BELEDİYE KANUNUNDA DEĞİŞİKLİK YAPILMASI HAKKINDA KANUN TEKLİFİ[1]
MADDE 1- 3/7/2005 tarihli ve 5393 sayılı Belediye Kanununa aşağıdaki geçici madde eklenmiştir.
“GEÇİCİ MADDE 13- 31/3/2019 tarihinde yapılan Mahalli İdareler Genel Seçimleri sonrasında, bu Kanunun 45 inci maddesi kapsamında, 46 ncı maddedeki makamlarca belediye başkanı veya başkan vekili ya da meclis üyesi görevlendirilen büyükşehir belediyeleri, belediyeler ve bağlı kuruluşları ile sermayesinin yüzde ellisinden fazlası belediyelere ait şirketlerin, 31/3/2024 tarihine kadar geçen süre boyunca tahsil edilemeyen özel hukuka tabi borçları Hazineye devredilir, bunların 21/7/1953 tarihli ve 6183 sayılı Amme Alacaklarının Tahsil Usulü Hakkında Kanun hükümlerine göre takip edilen Devlete olan borçları, 28/3/2002 tarihli ve 4749 sayılı Kamu Finansmanı ve Borç Yönetiminin Düzenlenmesi Hakkında Kanun kapsamında tanımlanan Hazine alacağı niteliğindeki borçları ve sosyal güvenlik kuruluşlarına olan borçları terkin edilir.

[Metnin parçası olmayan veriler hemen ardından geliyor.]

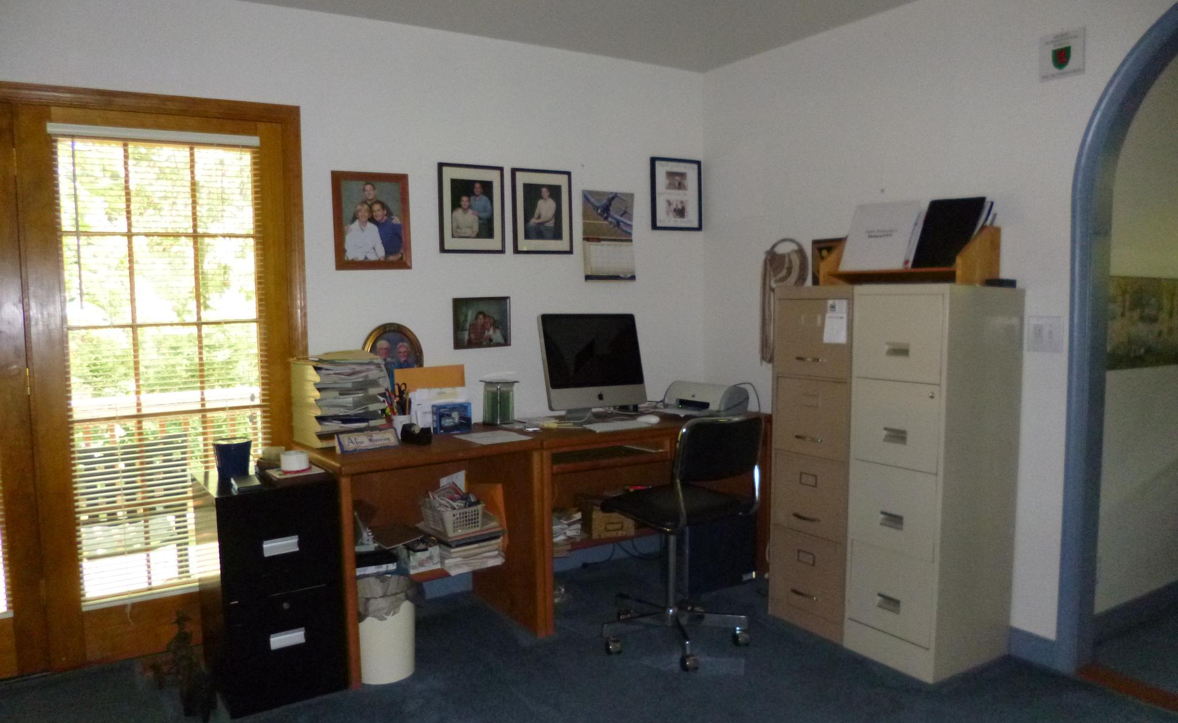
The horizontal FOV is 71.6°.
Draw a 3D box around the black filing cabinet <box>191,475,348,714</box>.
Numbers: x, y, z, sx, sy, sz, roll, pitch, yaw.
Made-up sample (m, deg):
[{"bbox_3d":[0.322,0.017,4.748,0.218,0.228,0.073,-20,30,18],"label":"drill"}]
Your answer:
[{"bbox_3d":[-1.094,0.742,2.779,0.381,0.721,0.435,-4,6,-35],"label":"black filing cabinet"}]

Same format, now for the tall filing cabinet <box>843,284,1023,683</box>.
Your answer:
[{"bbox_3d":[1.208,0.390,2.890,0.430,1.321,0.381,-4,6,-32],"label":"tall filing cabinet"}]

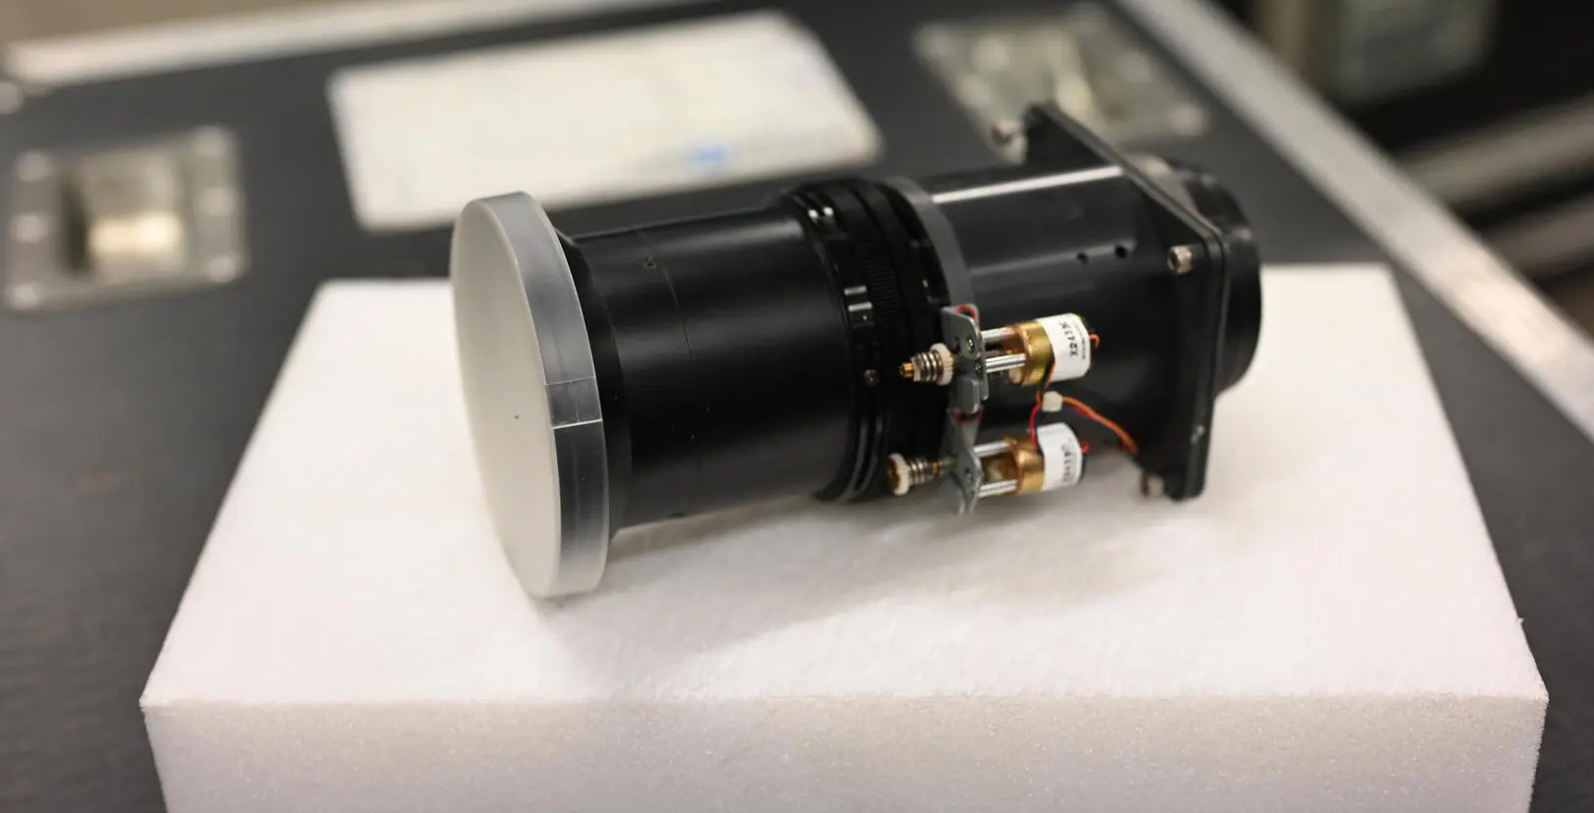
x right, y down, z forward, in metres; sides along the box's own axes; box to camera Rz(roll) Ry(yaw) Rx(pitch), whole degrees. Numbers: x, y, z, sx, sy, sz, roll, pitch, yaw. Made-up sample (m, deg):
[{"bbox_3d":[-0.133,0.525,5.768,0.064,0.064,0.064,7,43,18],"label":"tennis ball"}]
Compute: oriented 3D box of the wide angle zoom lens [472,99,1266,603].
[{"bbox_3d":[0.028,-0.028,0.831,0.287,0.143,0.147,-11,33,-20],"label":"wide angle zoom lens"}]

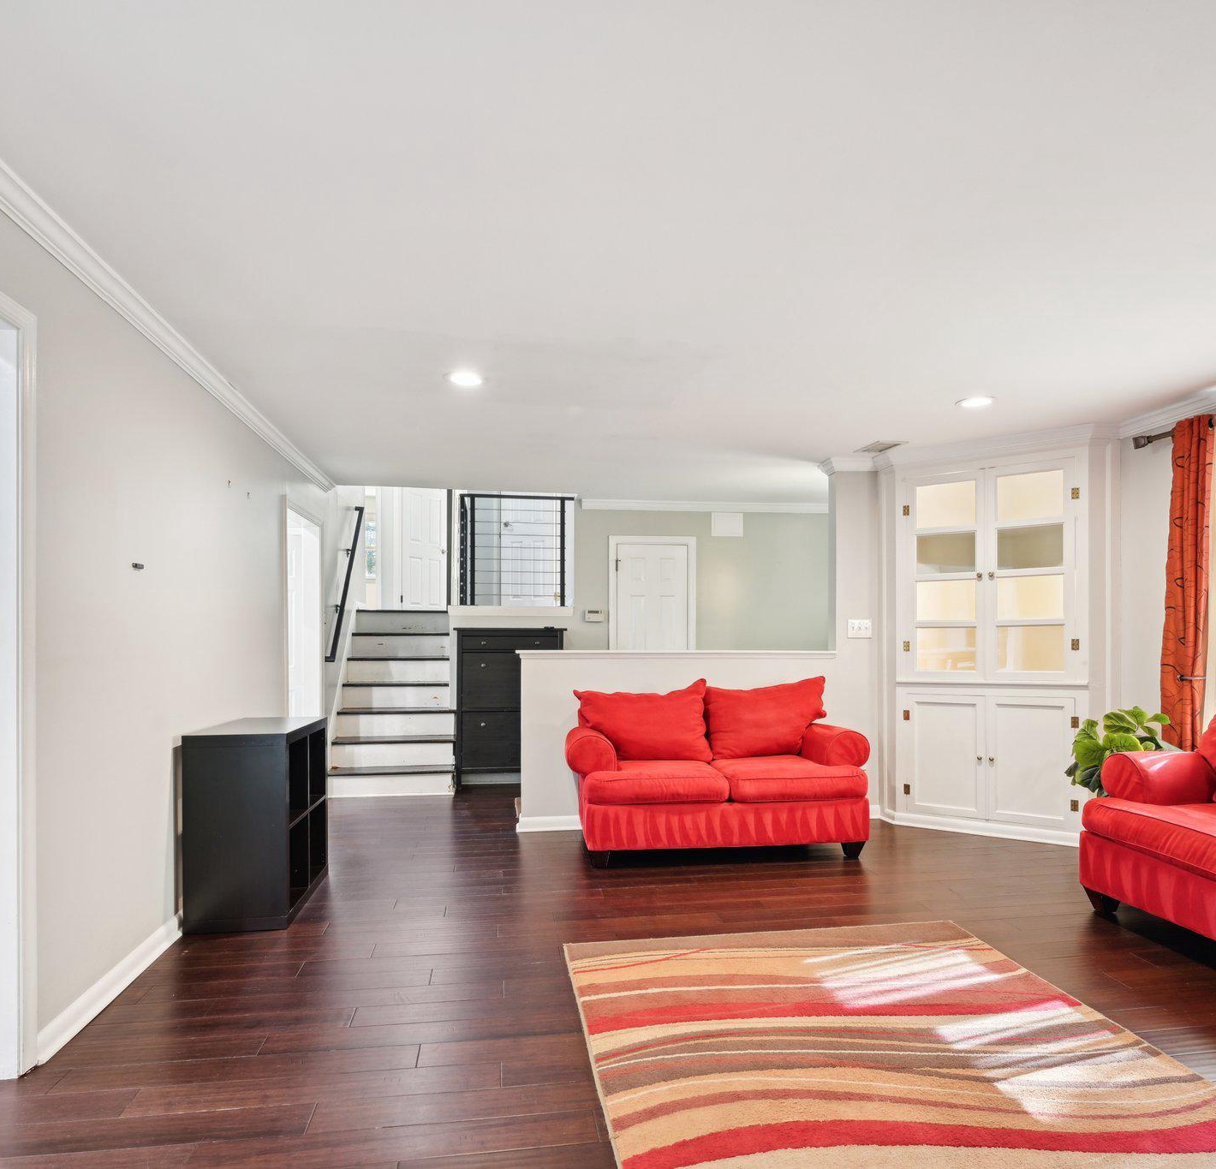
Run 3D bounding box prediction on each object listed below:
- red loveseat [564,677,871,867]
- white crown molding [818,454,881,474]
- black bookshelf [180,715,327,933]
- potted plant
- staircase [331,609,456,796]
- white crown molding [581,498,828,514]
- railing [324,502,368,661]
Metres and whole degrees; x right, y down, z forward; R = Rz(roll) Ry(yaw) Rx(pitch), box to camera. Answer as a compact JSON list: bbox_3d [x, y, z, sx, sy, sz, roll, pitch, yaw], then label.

Bu madde kapsamındaki borç ifadesi bu borçlara ilişkin fer’ileri ve cezaları da kapsar.
Bu madde kapsamında terkin edilen ya da Hazineye devredilen borçtan kaynaklanan kamu zararının kasıt, kusur veya ihmalden kaynaklanan mevzuata aykırı karar, işlem veya eylem sonucunda oluştuğunun tespit edilmesi halinde bu zarar birinci fıkrada belirtilen görevlilere kusuru oranında rücu edilir. Bu maddenin uygulanmasına ilişkin usul ve esasları belirlemeye Hazine ve Maliye Bakanlığı yetkilidir.”
MADDE 2- Bu Kanun yayımı tarihinde yürürlüğe girer.
MADDE 3- Bu Kanun hükümlerini Cumhurbaşkanı yürütür.
[1] Teklif Destek Bürosunca hazırlanan kanun teklifi taslakları, TBMM Başkanlık Makamının 25/11/2019 tarihli ve 570290 sayılı Oluru ile yürürlüğe giren Kanun Teklifi Taslağı Hazırlama Yönergesi uyarınca, milletvekillerinin talepleri doğrultusunda, milletvekillerine yasama faaliyetlerinde teknik destek sağlanması amacıyla hazırlanmakta olup kanun teklifi istemlerinin gerekçelendirilme biçimleri ve taslakların öngördüğü düzenlemelerin içerikleri, Kanunlar ve Kararlar Başkanlığının resmî görüşü olarak değerlendirilemez ve TBMM Başkanlığını bağlamaz.